▸ Objective
Please reproduce, word for word, the lines of the material between the line holding "genus: Gobiomorphus" and the line holding "scientific name: Dictyla humuli", inclusive.

▸ Extracted records
######

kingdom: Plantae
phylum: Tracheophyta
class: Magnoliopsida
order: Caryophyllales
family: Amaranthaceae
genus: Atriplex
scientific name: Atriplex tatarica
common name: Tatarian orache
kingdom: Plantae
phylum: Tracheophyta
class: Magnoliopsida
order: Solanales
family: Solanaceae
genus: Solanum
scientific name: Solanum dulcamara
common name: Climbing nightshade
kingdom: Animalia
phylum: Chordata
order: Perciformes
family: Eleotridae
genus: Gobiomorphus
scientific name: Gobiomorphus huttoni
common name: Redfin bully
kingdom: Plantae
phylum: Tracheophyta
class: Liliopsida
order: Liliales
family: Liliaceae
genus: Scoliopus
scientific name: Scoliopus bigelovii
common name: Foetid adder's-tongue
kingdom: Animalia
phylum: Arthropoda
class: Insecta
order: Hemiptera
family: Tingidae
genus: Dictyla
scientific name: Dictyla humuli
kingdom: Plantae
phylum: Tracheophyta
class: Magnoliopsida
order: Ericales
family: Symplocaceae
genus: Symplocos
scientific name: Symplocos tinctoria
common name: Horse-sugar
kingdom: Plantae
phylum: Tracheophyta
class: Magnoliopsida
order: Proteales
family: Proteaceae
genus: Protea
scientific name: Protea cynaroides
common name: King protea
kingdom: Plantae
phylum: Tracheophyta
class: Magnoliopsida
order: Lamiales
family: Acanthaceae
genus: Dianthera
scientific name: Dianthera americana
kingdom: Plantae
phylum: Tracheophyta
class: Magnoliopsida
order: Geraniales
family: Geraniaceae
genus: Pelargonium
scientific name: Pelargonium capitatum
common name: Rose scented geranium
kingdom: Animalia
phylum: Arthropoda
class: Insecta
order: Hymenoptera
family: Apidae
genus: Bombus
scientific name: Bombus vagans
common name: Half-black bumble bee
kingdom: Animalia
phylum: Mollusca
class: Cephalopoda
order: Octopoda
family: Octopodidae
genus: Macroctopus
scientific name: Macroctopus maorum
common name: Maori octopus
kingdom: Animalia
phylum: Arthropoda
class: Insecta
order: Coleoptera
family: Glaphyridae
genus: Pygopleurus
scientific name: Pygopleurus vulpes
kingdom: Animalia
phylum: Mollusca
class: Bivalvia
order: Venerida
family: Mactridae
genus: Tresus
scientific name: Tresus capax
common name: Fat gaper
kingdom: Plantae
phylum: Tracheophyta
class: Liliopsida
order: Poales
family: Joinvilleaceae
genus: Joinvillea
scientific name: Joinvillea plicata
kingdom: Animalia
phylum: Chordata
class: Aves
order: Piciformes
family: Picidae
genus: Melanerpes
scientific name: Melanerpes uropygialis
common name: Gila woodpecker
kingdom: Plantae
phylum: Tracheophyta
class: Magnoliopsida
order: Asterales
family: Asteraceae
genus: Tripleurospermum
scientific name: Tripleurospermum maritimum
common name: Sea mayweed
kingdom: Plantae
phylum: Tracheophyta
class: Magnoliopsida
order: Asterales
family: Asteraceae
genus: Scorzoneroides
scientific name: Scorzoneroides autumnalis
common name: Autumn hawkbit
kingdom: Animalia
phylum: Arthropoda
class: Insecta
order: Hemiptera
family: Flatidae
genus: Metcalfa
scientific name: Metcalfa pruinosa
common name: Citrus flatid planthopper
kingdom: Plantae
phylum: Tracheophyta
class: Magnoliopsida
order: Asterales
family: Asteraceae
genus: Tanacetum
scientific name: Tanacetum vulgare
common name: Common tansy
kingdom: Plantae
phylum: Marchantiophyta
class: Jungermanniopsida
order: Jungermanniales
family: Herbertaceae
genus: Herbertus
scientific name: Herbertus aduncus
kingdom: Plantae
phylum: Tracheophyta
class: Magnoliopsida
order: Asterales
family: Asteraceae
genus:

######

▸ Written answer
genus: Gobiomorphus
scientific name: Gobiomorphus huttoni
common name: Redfin bully
kingdom: Plantae
phylum: Tracheophyta
class: Liliopsida
order: Liliales
family: Liliaceae
genus: Scoliopus
scientific name: Scoliopus bigelovii
common name: Foetid adder's-tongue
kingdom: Animalia
phylum: Arthropoda
class: Insecta
order: Hemiptera
family: Tingidae
genus: Dictyla
scientific name: Dictyla humuli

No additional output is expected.